The food didn't have to travel as far, therefore less carbon dioxide was emitted and therefore I would be helping slow human-induced global warming.

I spend hours checking food labels for their country of origin and buy Australian when I can.

Some countries, concerned about the carbon emissions of air transport, have gone so far as to put air-freighted stickers on food.

The trendy UK supermarket chains, Tesco and Marks and Spencer, did this.

Turns out I was presumptuous, and Tesco and Marks and Spencer were perhaps too quick to exploit the concept.

Indeed a study at New Zealand's Lincoln University in 2006 found it made more sense (based on food miles) for someone in England to buy lamb shipped from New Zealand than to buy locally raised lamb.

The study crashed the theory that food miles, alone, are a fair measure for buying food based on its carbon dioxide emissions output.

It's not rocket science really. After all, there's much more to food than simply transporting it.

At the very least you have to plant, water, fertilise, harvest and pack it, and the carbon dioxide emitted in these steps are not taken into account by food miles.

The study found that lamb raised on natural pastures in NZ was less carbon-intensive than lamb raised in intensive-farming (ie. feedlots).

Ditto with dairy products.

NZ also produced more energy-efficient and less carbon-intensive apples than the UK, thanks largely to high storage emissions in the UK but when it comes to onions, the UK beat the NZ version hands down on energy efficiency and carbon intensiveness.

The study was funded by the NZ Government which, like Australia, has a vested interest in protecting its export markets upon which both countries depend.

Still, it threw a spanner in the works and got economists salivating at the prospect of developing theories and methods for calculating the true "carbon cost" of food.

That, as you'd expect, is proving challenging in the extreme.

Other countries have already examined and tested carbon labels, according to a recent report published by the Australian Bureau of Agriculture and Resource Economics, which examines the issues in food miles and carbon labelling.
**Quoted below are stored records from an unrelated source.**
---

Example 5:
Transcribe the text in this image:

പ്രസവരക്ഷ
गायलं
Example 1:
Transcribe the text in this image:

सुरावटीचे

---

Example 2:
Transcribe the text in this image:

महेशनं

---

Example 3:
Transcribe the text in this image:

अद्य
The UK Government, through its publicly funded Carbon Trust, came up with a method to measure a product's carbon footprint and tested a carbon-reduction label on some products.
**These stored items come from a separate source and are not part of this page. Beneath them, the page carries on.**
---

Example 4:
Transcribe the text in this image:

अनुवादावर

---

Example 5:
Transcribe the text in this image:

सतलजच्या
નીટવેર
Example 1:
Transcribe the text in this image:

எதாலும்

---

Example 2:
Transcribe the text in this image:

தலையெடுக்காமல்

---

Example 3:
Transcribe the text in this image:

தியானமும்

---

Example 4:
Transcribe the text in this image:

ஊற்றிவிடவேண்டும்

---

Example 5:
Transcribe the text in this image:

A label on a washing powder product, for example, lists the amount of CO2 emitted per wash based on the emission produced in the powder's production, transport and use.

Some supermarkets in France have a carbon label and Switzerland, the US and Canada each have some form of labelled carbon accounting on some products.
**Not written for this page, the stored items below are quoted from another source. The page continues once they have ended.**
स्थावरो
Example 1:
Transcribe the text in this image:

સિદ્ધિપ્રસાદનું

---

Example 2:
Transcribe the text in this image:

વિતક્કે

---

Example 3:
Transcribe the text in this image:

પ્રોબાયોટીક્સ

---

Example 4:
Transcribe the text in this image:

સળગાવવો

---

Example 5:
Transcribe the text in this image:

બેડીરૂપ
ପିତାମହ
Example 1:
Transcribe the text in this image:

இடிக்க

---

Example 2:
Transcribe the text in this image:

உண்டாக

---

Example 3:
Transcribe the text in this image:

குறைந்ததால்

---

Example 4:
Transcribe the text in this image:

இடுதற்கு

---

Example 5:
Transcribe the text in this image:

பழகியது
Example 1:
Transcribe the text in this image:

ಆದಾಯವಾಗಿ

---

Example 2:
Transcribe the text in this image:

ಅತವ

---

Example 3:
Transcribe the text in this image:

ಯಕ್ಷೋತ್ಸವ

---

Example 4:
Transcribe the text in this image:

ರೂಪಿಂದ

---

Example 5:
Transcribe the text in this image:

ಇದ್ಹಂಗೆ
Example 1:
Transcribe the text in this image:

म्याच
ABARE's report raises all sorts of risk associated with carbon labelling, but suggests Australia is sniffing out something equivalent.

But how would it work? And what might it mean for our food producers? And what about food that has a low carbon foot print but is nutritionally useless.

How do we fairly label that?

One thing's for sure: as consumers we're going to have to get even smarter at reading and understanding the labels on our food if we want to be discriminating, environment and climate-conscious shoppers.